━━━━━ Records shown ━━━━━

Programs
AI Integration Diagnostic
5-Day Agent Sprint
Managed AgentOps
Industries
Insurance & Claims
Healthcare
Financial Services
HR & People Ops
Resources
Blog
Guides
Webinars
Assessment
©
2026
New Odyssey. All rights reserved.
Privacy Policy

━━━━━
━━━━━ Records shown ━━━━━

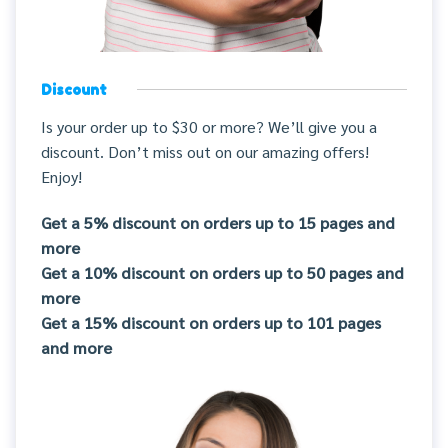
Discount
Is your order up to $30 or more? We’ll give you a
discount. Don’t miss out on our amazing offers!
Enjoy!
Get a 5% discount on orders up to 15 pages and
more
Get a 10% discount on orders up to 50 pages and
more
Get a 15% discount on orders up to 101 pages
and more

━━━━━

> [Your instructions] Copy word for word the stretch of entries above from the line that has "Financial Services" through the line that has "Privacy Policy", both ends included, and nothing outside it.

> [Solution for this problem]
Financial Services
HR & People Ops
Resources
Blog
Guides
Webinars
Assessment
©
2026
New Odyssey. All rights reserved.
Privacy Policy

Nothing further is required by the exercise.